Items from a data source:
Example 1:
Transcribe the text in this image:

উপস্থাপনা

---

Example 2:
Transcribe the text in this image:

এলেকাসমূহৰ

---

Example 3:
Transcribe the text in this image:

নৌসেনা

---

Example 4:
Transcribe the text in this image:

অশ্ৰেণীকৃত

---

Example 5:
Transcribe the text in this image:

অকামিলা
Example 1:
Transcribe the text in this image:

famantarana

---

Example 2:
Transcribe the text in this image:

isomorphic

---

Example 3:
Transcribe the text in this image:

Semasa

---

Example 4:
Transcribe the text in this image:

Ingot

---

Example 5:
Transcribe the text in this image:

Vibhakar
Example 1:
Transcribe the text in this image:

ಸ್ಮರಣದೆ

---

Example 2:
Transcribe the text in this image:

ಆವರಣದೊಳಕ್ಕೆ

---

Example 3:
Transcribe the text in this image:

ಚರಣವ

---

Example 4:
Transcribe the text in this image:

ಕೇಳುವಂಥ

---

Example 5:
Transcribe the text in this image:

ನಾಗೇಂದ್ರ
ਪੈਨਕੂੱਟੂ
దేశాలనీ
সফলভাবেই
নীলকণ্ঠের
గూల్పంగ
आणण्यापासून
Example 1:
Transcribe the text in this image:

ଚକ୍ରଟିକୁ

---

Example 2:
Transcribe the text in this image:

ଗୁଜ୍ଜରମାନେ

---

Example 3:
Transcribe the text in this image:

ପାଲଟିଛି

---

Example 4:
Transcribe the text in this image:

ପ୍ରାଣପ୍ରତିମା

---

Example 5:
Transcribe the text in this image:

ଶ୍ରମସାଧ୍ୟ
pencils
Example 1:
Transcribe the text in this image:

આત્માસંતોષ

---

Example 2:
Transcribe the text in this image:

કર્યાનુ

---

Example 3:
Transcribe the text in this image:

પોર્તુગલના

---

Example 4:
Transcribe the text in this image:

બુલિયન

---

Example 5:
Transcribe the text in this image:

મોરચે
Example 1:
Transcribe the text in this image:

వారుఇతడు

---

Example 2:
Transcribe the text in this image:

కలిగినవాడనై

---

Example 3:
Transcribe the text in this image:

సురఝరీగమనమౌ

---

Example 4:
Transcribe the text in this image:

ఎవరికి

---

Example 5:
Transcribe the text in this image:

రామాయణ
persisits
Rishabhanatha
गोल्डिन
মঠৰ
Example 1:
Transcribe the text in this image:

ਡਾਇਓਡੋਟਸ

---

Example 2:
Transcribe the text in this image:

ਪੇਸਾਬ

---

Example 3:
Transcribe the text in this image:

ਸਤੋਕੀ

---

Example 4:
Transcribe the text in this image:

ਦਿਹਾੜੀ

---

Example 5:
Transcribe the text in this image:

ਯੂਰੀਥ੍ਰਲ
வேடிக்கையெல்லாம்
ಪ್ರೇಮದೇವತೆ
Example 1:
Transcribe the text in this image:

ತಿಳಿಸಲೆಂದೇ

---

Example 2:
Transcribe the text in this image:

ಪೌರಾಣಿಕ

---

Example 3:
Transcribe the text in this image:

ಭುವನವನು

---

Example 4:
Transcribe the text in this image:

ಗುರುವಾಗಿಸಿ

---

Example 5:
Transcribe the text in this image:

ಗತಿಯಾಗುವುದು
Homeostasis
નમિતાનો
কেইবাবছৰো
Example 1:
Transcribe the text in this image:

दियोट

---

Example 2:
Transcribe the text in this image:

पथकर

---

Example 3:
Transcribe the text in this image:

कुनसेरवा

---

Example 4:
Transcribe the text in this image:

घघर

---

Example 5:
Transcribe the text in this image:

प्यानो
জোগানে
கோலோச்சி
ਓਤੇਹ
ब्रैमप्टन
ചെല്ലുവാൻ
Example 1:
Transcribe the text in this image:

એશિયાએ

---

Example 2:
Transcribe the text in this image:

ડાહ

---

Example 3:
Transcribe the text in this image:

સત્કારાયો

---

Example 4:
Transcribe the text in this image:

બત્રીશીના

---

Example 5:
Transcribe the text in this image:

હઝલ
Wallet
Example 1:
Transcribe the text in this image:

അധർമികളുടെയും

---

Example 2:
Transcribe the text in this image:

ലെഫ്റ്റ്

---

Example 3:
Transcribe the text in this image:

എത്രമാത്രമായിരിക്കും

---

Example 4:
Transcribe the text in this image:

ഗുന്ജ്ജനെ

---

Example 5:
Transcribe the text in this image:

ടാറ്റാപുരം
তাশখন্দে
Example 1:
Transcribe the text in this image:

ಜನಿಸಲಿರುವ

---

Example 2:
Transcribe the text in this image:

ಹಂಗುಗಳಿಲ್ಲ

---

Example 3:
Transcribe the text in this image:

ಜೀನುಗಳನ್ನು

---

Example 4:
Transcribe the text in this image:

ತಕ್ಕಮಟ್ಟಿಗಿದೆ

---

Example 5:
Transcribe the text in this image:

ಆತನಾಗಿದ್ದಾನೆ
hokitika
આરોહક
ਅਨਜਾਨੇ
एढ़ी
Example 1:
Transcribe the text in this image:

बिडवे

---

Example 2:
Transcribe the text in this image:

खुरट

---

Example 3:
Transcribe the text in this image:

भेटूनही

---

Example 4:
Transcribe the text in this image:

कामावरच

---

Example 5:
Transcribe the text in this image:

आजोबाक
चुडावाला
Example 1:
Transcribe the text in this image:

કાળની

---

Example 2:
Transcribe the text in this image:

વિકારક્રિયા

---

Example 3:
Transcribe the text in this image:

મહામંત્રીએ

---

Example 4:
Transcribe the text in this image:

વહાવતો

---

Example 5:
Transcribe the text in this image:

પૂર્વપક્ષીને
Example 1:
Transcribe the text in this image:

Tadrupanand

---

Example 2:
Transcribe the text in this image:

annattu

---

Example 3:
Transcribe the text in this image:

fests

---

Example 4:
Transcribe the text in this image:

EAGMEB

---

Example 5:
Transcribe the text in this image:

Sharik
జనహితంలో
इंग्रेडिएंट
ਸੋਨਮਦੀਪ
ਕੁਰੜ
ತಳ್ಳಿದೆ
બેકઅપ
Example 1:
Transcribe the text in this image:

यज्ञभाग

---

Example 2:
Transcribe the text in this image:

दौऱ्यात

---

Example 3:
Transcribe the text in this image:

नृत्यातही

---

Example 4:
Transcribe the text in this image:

What needs to be done ▸ The response should consist of all the entries, reproduced word for word.

The answer ▸
Example 1:
Transcribe the text in this image:

উপস্থাপনা

---

Example 2:
Transcribe the text in this image:

এলেকাসমূহৰ

---

Example 3:
Transcribe the text in this image:

নৌসেনা

---

Example 4:
Transcribe the text in this image:

অশ্ৰেণীকৃত

---

Example 5:
Transcribe the text in this image:

অকামিলা
Example 1:
Transcribe the text in this image:

famantarana

---

Example 2:
Transcribe the text in this image:

isomorphic

---

Example 3:
Transcribe the text in this image:

Semasa

---

Example 4:
Transcribe the text in this image:

Ingot

---

Example 5:
Transcribe the text in this image:

Vibhakar
Example 1:
Transcribe the text in this image:

ಸ್ಮರಣದೆ

---

Example 2:
Transcribe the text in this image:

ಆವರಣದೊಳಕ್ಕೆ

---

Example 3:
Transcribe the text in this image:

ಚರಣವ

---

Example 4:
Transcribe the text in this image:

ಕೇಳುವಂಥ

---

Example 5:
Transcribe the text in this image:

ನಾಗೇಂದ್ರ
ਪੈਨਕੂੱਟੂ
దేశాలనీ
সফলভাবেই
নীলকণ্ঠের
గూల్పంగ
आणण्यापासून
Example 1:
Transcribe the text in this image:

ଚକ୍ରଟିକୁ

---

Example 2:
Transcribe the text in this image:

ଗୁଜ୍ଜରମାନେ

---

Example 3:
Transcribe the text in this image:

ପାଲଟିଛି

---

Example 4:
Transcribe the text in this image:

ପ୍ରାଣପ୍ରତିମା

---

Example 5:
Transcribe the text in this image:

ଶ୍ରମସାଧ୍ୟ
pencils
Example 1:
Transcribe the text in this image:

આત્માસંતોષ

---

Example 2:
Transcribe the text in this image:

કર્યાનુ

---

Example 3:
Transcribe the text in this image:

પોર્તુગલના

---

Example 4:
Transcribe the text in this image:

બુલિયન

---

Example 5:
Transcribe the text in this image:

મોરચે
Example 1:
Transcribe the text in this image:

వారుఇతడు

---

Example 2:
Transcribe the text in this image:

కలిగినవాడనై

---

Example 3:
Transcribe the text in this image:

సురఝరీగమనమౌ

---

Example 4:
Transcribe the text in this image:

ఎవరికి

---

Example 5:
Transcribe the text in this image:

రామాయణ
persisits
Rishabhanatha
गोल्डिन
মঠৰ
Example 1:
Transcribe the text in this image:

ਡਾਇਓਡੋਟਸ

---

Example 2:
Transcribe the text in this image:

ਪੇਸਾਬ

---

Example 3:
Transcribe the text in this image:

ਸਤੋਕੀ

---

Example 4:
Transcribe the text in this image:

ਦਿਹਾੜੀ

---

Example 5:
Transcribe the text in this image:

ਯੂਰੀਥ੍ਰਲ
வேடிக்கையெல்லாம்
ಪ್ರೇಮದೇವತೆ
Example 1:
Transcribe the text in this image:

ತಿಳಿಸಲೆಂದೇ

---

Example 2:
Transcribe the text in this image:

ಪೌರಾಣಿಕ

---

Example 3:
Transcribe the text in this image:

ಭುವನವನು

---

Example 4:
Transcribe the text in this image:

ಗುರುವಾಗಿಸಿ

---

Example 5:
Transcribe the text in this image:

ಗತಿಯಾಗುವುದು
Homeostasis
નમિતાનો
কেইবাবছৰো
Example 1:
Transcribe the text in this image:

दियोट

---

Example 2:
Transcribe the text in this image:

पथकर

---

Example 3:
Transcribe the text in this image:

कुनसेरवा

---

Example 4:
Transcribe the text in this image:

घघर

---

Example 5:
Transcribe the text in this image:

प्यानो
জোগানে
கோலோச்சி
ਓਤੇਹ
ब्रैमप्टन
ചെല്ലുവാൻ
Example 1:
Transcribe the text in this image:

એશિયાએ

---

Example 2:
Transcribe the text in this image:

ડાહ

---

Example 3:
Transcribe the text in this image:

સત્કારાયો

---

Example 4:
Transcribe the text in this image:

બત્રીશીના

---

Example 5:
Transcribe the text in this image:

હઝલ
Wallet
Example 1:
Transcribe the text in this image:

അധർമികളുടെയും

---

Example 2:
Transcribe the text in this image:

ലെഫ്റ്റ്

---

Example 3:
Transcribe the text in this image:

എത്രമാത്രമായിരിക്കും

---

Example 4:
Transcribe the text in this image:

ഗുന്ജ്ജനെ

---

Example 5:
Transcribe the text in this image:

ടാറ്റാപുരം
তাশখন্দে
Example 1:
Transcribe the text in this image:

ಜನಿಸಲಿರುವ

---

Example 2:
Transcribe the text in this image:

ಹಂಗುಗಳಿಲ್ಲ

---

Example 3:
Transcribe the text in this image:

ಜೀನುಗಳನ್ನು

---

Example 4:
Transcribe the text in this image:

ತಕ್ಕಮಟ್ಟಿಗಿದೆ

---

Example 5:
Transcribe the text in this image:

ಆತನಾಗಿದ್ದಾನೆ
hokitika
આરોહક
ਅਨਜਾਨੇ
एढ़ी
Example 1:
Transcribe the text in this image:

बिडवे

---

Example 2:
Transcribe the text in this image:

खुरट

---

Example 3:
Transcribe the text in this image:

भेटूनही

---

Example 4:
Transcribe the text in this image:

कामावरच

---

Example 5:
Transcribe the text in this image:

आजोबाक
चुडावाला
Example 1:
Transcribe the text in this image:

કાળની

---

Example 2:
Transcribe the text in this image:

વિકારક્રિયા

---

Example 3:
Transcribe the text in this image:

મહામંત્રીએ

---

Example 4:
Transcribe the text in this image:

વહાવતો

---

Example 5:
Transcribe the text in this image:

પૂર્વપક્ષીને
Example 1:
Transcribe the text in this image:

Tadrupanand

---

Example 2:
Transcribe the text in this image:

annattu

---

Example 3:
Transcribe the text in this image:

fests

---

Example 4:
Transcribe the text in this image:

EAGMEB

---

Example 5:
Transcribe the text in this image:

Sharik
జనహితంలో
इंग्रेडिएंट
ਸੋਨਮਦੀਪ
ਕੁਰੜ
ತಳ್ಳಿದೆ
બેકઅપ
Example 1:
Transcribe the text in this image:

यज्ञभाग

---

Example 2:
Transcribe the text in this image:

दौऱ्यात

---

Example 3:
Transcribe the text in this image:

नृत्यातही

---

Example 4:
Transcribe the text in this image:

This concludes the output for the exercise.